À cet instant, je crois m’être effondré par terre, tremblant de tous mes membres, j’ai dû pleurer encore, j’imagine. Je ne sais pas vraiment. J’ai oublié.

Quelque temps après, ma mère m’a emmené voir un psychologue pour adolescents. Je pensais qu’il allait me « changer », je n’ai jamais su si ma mère fondait le même espoir. Le jour où je suis entré dans son cabinet la première fois, je me suis assis à l’opposé de lui. Il m’a regardé et m’a demandé pourquoi j’étais là. J’ai pleuré. Et j’ai répété mon texte : « Je crois que j’aime les garçons et je ne veux pas vivre comme ça, je vous en prie, changez-moi ». L’homme m’a regardé. Doucement, il a pris son temps, je pleurais sans bruit, un mouchoir roulé en boule dans ma main. « Romain, il faut que tu saches absolument ça : je ne peux pas te changer, personne ne peut. Mais je peux t’aider à t’accepter ».
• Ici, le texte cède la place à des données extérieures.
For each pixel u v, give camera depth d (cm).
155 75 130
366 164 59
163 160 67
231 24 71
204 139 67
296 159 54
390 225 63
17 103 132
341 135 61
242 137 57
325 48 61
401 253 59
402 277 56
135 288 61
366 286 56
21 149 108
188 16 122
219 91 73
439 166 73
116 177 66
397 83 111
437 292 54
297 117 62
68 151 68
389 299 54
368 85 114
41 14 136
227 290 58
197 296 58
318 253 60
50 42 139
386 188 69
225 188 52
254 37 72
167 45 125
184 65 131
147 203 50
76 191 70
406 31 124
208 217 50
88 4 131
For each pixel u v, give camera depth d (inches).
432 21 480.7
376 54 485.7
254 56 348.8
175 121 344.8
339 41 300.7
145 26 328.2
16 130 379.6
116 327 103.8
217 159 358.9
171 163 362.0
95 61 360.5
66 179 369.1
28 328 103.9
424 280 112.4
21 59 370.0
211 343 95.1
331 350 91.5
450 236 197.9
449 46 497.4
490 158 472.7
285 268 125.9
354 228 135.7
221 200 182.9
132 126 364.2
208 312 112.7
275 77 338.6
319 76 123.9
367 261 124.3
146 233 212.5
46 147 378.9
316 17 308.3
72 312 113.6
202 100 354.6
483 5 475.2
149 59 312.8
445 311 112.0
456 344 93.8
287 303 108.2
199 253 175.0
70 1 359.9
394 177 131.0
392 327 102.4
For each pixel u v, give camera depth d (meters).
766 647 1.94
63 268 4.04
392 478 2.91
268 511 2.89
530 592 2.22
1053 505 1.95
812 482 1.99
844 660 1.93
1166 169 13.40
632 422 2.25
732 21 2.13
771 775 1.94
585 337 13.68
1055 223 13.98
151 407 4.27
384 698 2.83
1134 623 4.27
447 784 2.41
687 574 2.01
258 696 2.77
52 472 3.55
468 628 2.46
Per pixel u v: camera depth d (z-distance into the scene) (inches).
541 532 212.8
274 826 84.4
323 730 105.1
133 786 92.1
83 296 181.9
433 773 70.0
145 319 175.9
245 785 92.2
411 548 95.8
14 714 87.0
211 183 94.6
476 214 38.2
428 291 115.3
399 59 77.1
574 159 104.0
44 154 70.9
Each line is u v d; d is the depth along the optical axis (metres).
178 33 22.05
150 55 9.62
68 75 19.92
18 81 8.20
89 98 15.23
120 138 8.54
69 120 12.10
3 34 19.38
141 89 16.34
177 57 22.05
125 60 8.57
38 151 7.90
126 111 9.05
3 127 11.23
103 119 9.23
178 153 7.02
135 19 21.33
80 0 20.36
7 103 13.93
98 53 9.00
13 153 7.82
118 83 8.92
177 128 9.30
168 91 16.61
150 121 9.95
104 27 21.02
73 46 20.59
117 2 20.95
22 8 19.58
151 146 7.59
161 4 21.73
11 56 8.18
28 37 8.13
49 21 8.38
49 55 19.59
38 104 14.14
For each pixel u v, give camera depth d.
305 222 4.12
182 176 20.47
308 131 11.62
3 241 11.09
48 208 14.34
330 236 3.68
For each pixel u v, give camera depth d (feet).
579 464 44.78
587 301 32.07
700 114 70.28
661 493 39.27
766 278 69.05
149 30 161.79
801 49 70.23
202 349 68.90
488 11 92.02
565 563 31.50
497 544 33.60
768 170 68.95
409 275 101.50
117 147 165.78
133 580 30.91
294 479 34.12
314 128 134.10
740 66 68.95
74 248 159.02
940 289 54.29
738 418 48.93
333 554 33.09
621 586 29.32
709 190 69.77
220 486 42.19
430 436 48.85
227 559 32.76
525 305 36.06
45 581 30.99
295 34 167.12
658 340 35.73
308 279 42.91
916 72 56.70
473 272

Ma mère vint me chercher et nous restâmes silencieux tout le chemin du retour. Arrivé dans ma chambre, j’ai pleuré encore et encore, persuadé que j’allais mettre fin à mes jours, la douleur était si forte, insoutenable.

Malgré mon 3 en Espagnol, j’ai eu mon bac. Je suis parti faire des études dans la grande ville. J’ai encore vu l’homme plusieurs fois, c’était douloureux, sa lucidité m’avait détruit et je le détestais intérieurement. Et puis, je suis parti plus loin et il a disparu de ma vie. Je ne me suis pas accepté tout de suite, ça a été une longue lutte, encore aujourd’hui.

De cet homme, je ne sais plus rien. Je me souviens vaguement de sa tête. Mais je n’ai qu’un seul regret : celui de ne jamais pu lui avoir dire « Merci ».